By September 2023, which was more than a year of taking Ozempic, I had lost 90 lbs with steady blood sugar, cholestero­l and blood pressure levels. But the pounds I shed didn’t come off easily. My weight loss plateaued at a certain point while using the drug but eventually went down again after a few weeks with constant exercise (this time I went into cycling). I also stopped feeling nauseous, and even when my appetite returned, I was able to maintain my weight because my constant craving for food stopped. I was eating in moderation.

I would be lying if I say that Ozempic didn’t do wonders for my emotional well-being. Losing the extra pounds made me go out often to meet old and new friends and buy clothes that I’ve always wanted to wear—things I wasn’t able to do for the longest time because I was conscious of being overweight.

Then came the Ozempic shortage. I was forced to stop using it in October 2023, because I could no longer find any in Metro Manila drugstores (I was told that the shortage was nationwide). I went back to my endocrinol­ogist who remedied the situation by increasing my Metformin dose (500 mg) from once to twice a day.

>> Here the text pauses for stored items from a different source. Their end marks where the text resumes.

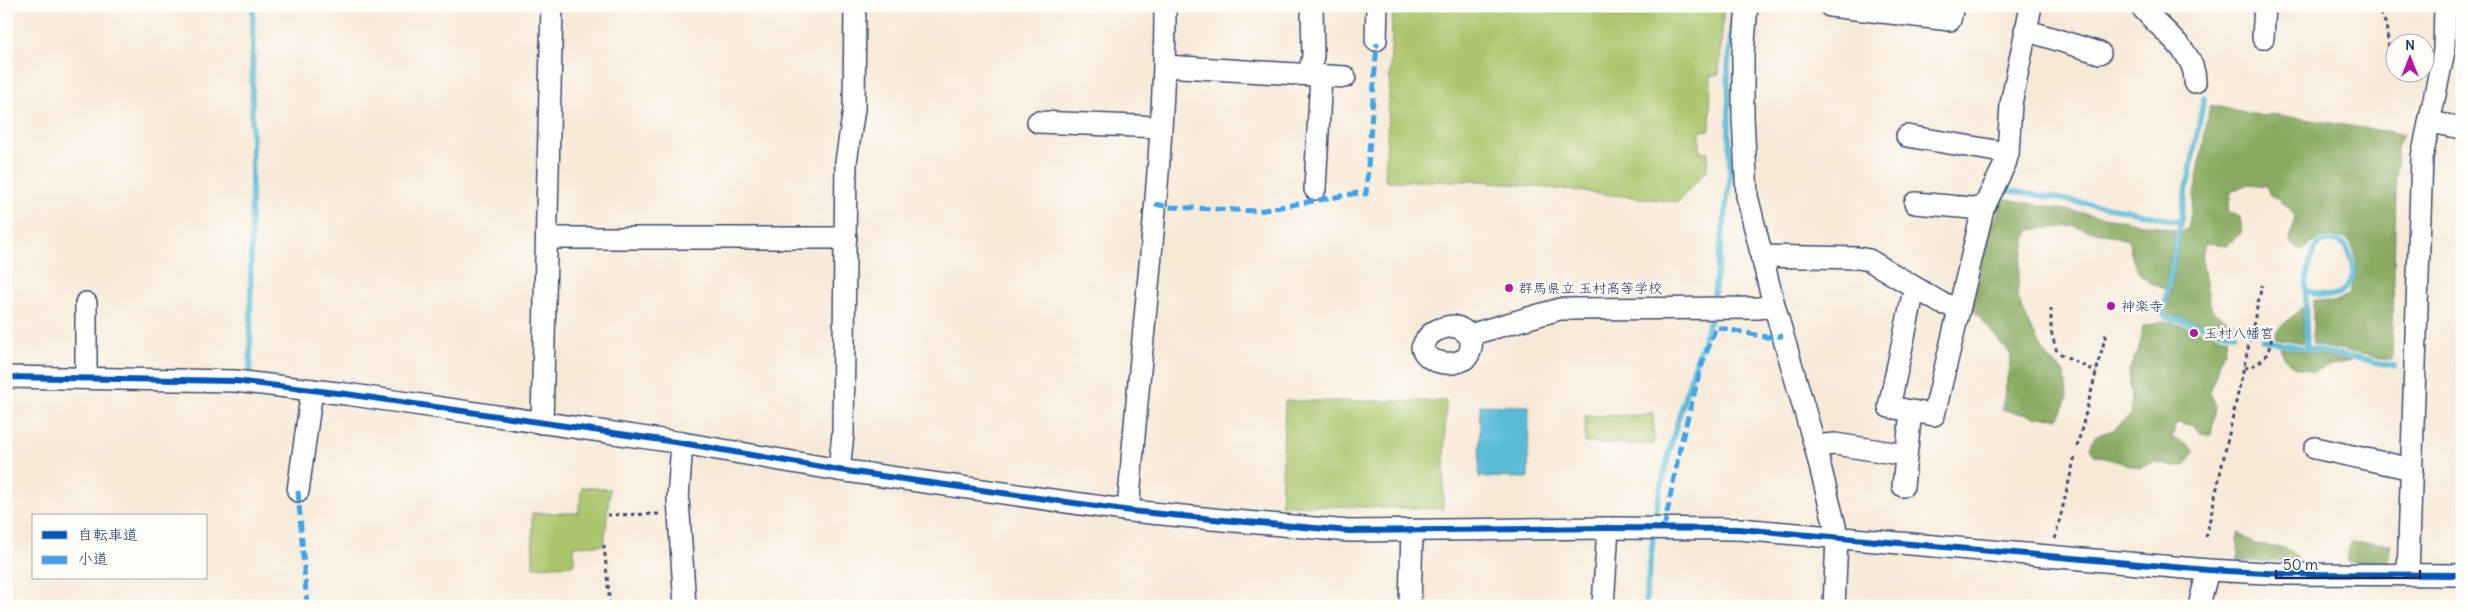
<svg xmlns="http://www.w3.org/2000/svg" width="2468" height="612" viewBox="0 0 2468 612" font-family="Delius,'Klee One',sans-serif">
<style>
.green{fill:#abc56c;stroke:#637a65}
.forest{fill:#88aa60;stroke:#526c5f}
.water{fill:#59bcd7;stroke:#3a769a}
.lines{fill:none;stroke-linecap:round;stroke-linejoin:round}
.stream{stroke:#59bcd7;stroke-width:5.5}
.minor-casing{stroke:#3c4b70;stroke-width:24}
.path{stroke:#3c4b70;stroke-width:3;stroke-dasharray:4 4;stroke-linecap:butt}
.minor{stroke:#fff;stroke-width:21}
.quiet{stroke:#3da3ed;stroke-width:5;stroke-dasharray:10 5;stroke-linecap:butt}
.cycleway-casing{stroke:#fdfcf7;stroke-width:9}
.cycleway{stroke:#0057b8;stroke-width:6}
.poi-dot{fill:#b5179e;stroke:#fdfcf7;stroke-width:2}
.labels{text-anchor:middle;stroke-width:4.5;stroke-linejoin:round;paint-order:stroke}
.poi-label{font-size:14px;fill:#1b2f5e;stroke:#fdfcf7;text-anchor:start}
</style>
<rect width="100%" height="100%" fill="#fdfcf7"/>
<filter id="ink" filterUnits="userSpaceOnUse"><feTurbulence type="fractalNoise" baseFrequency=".02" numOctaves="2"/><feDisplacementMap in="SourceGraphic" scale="10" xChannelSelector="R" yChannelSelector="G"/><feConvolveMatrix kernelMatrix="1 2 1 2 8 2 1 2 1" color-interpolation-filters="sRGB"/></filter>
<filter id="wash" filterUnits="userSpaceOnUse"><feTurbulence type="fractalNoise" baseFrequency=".0096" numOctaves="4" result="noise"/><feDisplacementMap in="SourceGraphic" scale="20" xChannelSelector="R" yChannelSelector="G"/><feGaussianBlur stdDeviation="1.12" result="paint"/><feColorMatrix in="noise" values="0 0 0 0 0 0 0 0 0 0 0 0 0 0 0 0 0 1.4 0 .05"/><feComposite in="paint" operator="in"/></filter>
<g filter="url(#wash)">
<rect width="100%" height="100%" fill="#f8e9d7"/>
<g class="green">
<path d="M1393,6H1724L1719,75H1711L1710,130L1700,131V152L1708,151L1707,170L1678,202L1482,181H1385Z"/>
<path d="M1285,401H1446L1443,509L1281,505Z"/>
<path d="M1648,413H1653L1654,444L1585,443V416L1648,415Z"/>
<path d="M582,487L610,489L604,545L574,546V565L533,567L532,513H578Z"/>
</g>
<g class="forest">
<path d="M2210,105L2264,116L2272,114L2403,134L2397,148L2392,360L2313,345V299L2334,302L2350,294C2356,275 2362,257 2347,240C2324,233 2321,238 2303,250L2292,245L2290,241L2295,216L2288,207L2269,194L2267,186L2248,184L2231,192L2228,211L2240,217L2242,232L2227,245L2205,243C2204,248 2202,254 2202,259C2203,266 2209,304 2212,309C2217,317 2226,319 2235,323L2231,330L2170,315L2167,311L2181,231L2188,229Z"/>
<path d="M2001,198L2175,230L2165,289C2137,280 2134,268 2128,240L2073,226L2029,230L2020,264L2017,296L2032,331L2048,358L2065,373L2067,397L2059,418L2036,417L2002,409L2011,355L1971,307L1989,224L1996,219Z"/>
<path d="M2303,307V343L2276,338L2277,330Z"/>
<path d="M2163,321L2228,338L2210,392L2216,406L2211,435L2201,433L2192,425L2176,423L2172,438L2185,443L2194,451L2185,466L2172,467L2154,462L2140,468L2094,455L2090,447L2095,436L2113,430L2132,414L2129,371L2140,344L2143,327Z"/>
<path d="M2280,347L2351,361L2324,367L2313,372C2294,367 2287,367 2280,347Z"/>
<path d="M2238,532L2255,545L2285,548L2296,555V561H2238Z"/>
<path d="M2351,542L2391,544L2388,562H2348L2347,550Z"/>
</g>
<path class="water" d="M1480,405L1529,406L1528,478L1479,477Z"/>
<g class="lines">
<g class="stream">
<path d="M2204,98L2163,313L2168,318L2234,334"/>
<path d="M2006,190L2125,210L2180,222"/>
<path d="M2307,290C2364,317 2364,238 2329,241C2297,243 2307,325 2307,349"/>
<path d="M1714,294L1730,179L1728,68L1733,6"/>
<path d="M2263,340L2395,366"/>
<path d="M250,372L253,6"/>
<path d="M1654,520C1667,453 1687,385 1710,320"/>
<path d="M1645,606L1653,538"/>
</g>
</g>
</g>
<g filter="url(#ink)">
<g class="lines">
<g class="minor-casing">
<g id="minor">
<path d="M1747,6L1743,54V117L1747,196L1774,305L1815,446L1835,526L1837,538L1834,606"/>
<path d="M1830,6L1950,20L1953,6"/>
<path d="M2141,6C2159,29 2196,51 2195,82"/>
<path d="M2025,30L2100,53"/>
<path d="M2263,38L2265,6"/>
<path d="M1376,40L1377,6"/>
<path d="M1165,66L1345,77"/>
<path d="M1309,74L1313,56L1312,6"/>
<path d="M1038,122L1160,127"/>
<path d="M2430,122L2462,128"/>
<path d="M1907,136L2008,153"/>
<path d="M1315,189L1321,75"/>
<path d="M1915,203L1983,209"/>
<path d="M547,238H846"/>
<path d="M1761,256L1858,258L1869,260L1941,303L1959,308"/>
<path d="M1916,290L1912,299L1889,407L1934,415L1983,209L2005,164L2008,153L2011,104L2031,6"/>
<path d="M1453,326C1470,330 1476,343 1467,357C1454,368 1428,364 1422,348C1428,332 1438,328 1453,326Z"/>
<path d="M1469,335L1560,309L1759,308L1774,305"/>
<path d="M6,377L235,381L346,394L682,443L839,470L1131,511L1223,520L1349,531L1608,528L1739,529L2208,570L2285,574L2462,575"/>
<path d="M86,378V303"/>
<path d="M542,423L552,6"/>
<path d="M682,443L678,499L685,606"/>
<path d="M1815,446L1835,444L1906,455"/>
<path d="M2315,448L2412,469"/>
<path d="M839,470L843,434L846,162L854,109L855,6"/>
<path d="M1903,486L1911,411"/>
<path d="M298,491L312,390"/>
<path d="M1131,511L1129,501C1140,336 1165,172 1165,6"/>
<path d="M2408,574L2422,157L2444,51L2445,6"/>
<path d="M1410,606L1412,530"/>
<path d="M1603,606L1608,528"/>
<path d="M2199,606L2208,570"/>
</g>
</g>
<g class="path">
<path d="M2376,6L2386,24L2391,66H2396"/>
<path d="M2051,308V331L2057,352L2096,372"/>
<path d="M2253,326L2262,285"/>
<path d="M2244,368C2263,365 2269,354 2272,336"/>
<path d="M2077,447L2106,334"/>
<path d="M607,515L660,514"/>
<path d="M2206,537L2251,335"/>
<path d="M2055,539L2075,456"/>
<path d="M604,545L610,606"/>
</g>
<use href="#minor" class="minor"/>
<g class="quiet">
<path d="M1155,204L1170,207L1258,211L1358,193L1366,194L1377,43"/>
<path d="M298,491L307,606"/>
<path d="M1664,528L1681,443L1701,367L1716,327L1766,337L1783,336"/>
</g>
<g class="cycleway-casing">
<path id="cycleway" d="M6,377L235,381L346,394L682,443L839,470L1131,511L1223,520L1349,531L1608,528L1739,529L2208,570L2285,574L2462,575"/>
</g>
<use href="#cycleway" class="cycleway"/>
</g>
</g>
<g class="poi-dot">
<circle cx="1509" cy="288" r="5"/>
<circle cx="2111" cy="306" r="5"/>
<circle cx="2194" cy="333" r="5"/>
</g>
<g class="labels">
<g class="poi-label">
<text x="1519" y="293">群馬県立 玉村高等学校</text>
<text x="2121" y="311">神楽寺</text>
<text x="2204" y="338">玉村八幡宮</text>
</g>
</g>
<rect width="2468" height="612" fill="none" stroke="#fdfcf7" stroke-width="25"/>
<rect x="32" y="514" width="175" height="65" fill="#fdfcf7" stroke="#a3aaba"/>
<rect x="42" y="531" width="25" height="8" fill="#0057b8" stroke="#a3aaba"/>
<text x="78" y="540" font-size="15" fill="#1b2f5e">自転車道</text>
<rect x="42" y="556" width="25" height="8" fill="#3da3ed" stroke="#a3aaba"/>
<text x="78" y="564" font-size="15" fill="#1b2f5e">小道</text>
<g transform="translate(2410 58)"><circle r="24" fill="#fdfcf7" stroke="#a3aaba"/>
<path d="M0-4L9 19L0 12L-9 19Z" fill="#b5179e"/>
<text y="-8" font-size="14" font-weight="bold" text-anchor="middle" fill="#1b2f5e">N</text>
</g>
<path d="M2276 570v8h144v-8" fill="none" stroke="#1b2f5e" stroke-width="2.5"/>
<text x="2283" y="570" font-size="15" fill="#1b2f5e" stroke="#fdfcf7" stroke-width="4" paint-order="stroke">50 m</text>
</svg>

But after five months of being off Ozempic, I gained 16 lbs and now weigh 140 lbs, which was something that didn’t come as a surprise. Dr. Robert Gabbay, chief scientific and medical officer of the American Diabetes Associatio­n, in a New York Times article, put it simply: “Like any medication, when you stop taking it, it stops working.”

A part of me wants to get mad at celebritie­s and influencer­s who, by openly admitting to the use of Ozempic for weight loss, have hugely contribute­d to the shortage of this “miracle drug.” But then, it may also be a blessing in disguise because I no longer have to spend P7,650 a month on it. Instead, I can now use my money on something else like, perhaps, a Bluetooth speaker for my bicycle while I sweat it out on the road the old-fashioned way.